**DATA FOR REVIEW**

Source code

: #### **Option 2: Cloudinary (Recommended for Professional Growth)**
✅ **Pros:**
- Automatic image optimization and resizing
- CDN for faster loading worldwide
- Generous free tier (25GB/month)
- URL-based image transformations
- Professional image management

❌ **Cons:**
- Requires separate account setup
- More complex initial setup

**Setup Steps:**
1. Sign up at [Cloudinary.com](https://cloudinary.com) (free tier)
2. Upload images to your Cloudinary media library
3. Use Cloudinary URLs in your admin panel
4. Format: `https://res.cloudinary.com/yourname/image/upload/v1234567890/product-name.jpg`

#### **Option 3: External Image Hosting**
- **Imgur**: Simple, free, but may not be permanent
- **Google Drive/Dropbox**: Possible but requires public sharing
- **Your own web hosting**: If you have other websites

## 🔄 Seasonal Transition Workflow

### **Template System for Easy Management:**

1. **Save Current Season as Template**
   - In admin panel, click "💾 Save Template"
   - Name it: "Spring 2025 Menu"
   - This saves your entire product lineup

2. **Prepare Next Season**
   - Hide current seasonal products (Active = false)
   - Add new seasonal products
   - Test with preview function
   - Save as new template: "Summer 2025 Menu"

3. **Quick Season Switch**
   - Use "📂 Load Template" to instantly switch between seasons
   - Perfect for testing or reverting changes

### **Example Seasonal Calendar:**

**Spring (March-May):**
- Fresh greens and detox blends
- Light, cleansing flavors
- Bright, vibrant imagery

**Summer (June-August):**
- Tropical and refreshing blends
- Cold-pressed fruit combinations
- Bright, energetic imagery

**WHAT YOU SHOULD DO**
Copy out every line of the data above word for word, with nothing left out or changed.

**SOLUTION TO THE EXERCISE**
Source code

: #### **Option 2: Cloudinary (Recommended for Professional Growth)**
✅ **Pros:**
- Automatic image optimization and resizing
- CDN for faster loading worldwide
- Generous free tier (25GB/month)
- URL-based image transformations
- Professional image management

❌ **Cons:**
- Requires separate account setup
- More complex initial setup

**Setup Steps:**
1. Sign up at [Cloudinary.com](https://cloudinary.com) (free tier)
2. Upload images to your Cloudinary media library
3. Use Cloudinary URLs in your admin panel
4. Format: `https://res.cloudinary.com/yourname/image/upload/v1234567890/product-name.jpg`

#### **Option 3: External Image Hosting**
- **Imgur**: Simple, free, but may not be permanent
- **Google Drive/Dropbox**: Possible but requires public sharing
- **Your own web hosting**: If you have other websites

## 🔄 Seasonal Transition Workflow

### **Template System for Easy Management:**

1. **Save Current Season as Template**
   - In admin panel, click "💾 Save Template"
   - Name it: "Spring 2025 Menu"
   - This saves your entire product lineup

2. **Prepare Next Season**
   - Hide current seasonal products (Active = false)
   - Add new seasonal products
   - Test with preview function
   - Save as new template: "Summer 2025 Menu"

3. **Quick Season Switch**
   - Use "📂 Load Template" to instantly switch between seasons
   - Perfect for testing or reverting changes

### **Example Seasonal Calendar:**

**Spring (March-May):**
- Fresh greens and detox blends
- Light, cleansing flavors
- Bright, vibrant imagery

**Summer (June-August):**
- Tropical and refreshing blends
- Cold-pressed fruit combinations
- Bright, energetic imagery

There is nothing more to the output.